(Circuit design text data)
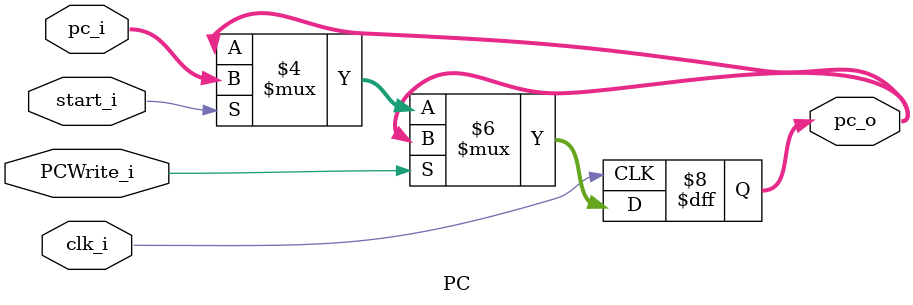
<source format=v>
module PC
(
    clk_i,
    start_i,
    PCWrite_i,
    pc_i,
    pc_o
);

// Ports
input               clk_i, PCWrite_i;
input               start_i;
input   [31:0]      pc_i;
output  [31:0]      pc_o;

// Wires & Registers
reg     [31:0]      pc_o;


always@(posedge clk_i) begin
    
    if(PCWrite_i == 0)  begin
        if(start_i)
            pc_o <= pc_i;
        else
            pc_o <= pc_o;
    end
    
end

endmodule

</source>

Work task
Show me all lines in the records that contain "begin".

Response area
always@(posedge clk_i) begin
    if(PCWrite_i == 0)  begin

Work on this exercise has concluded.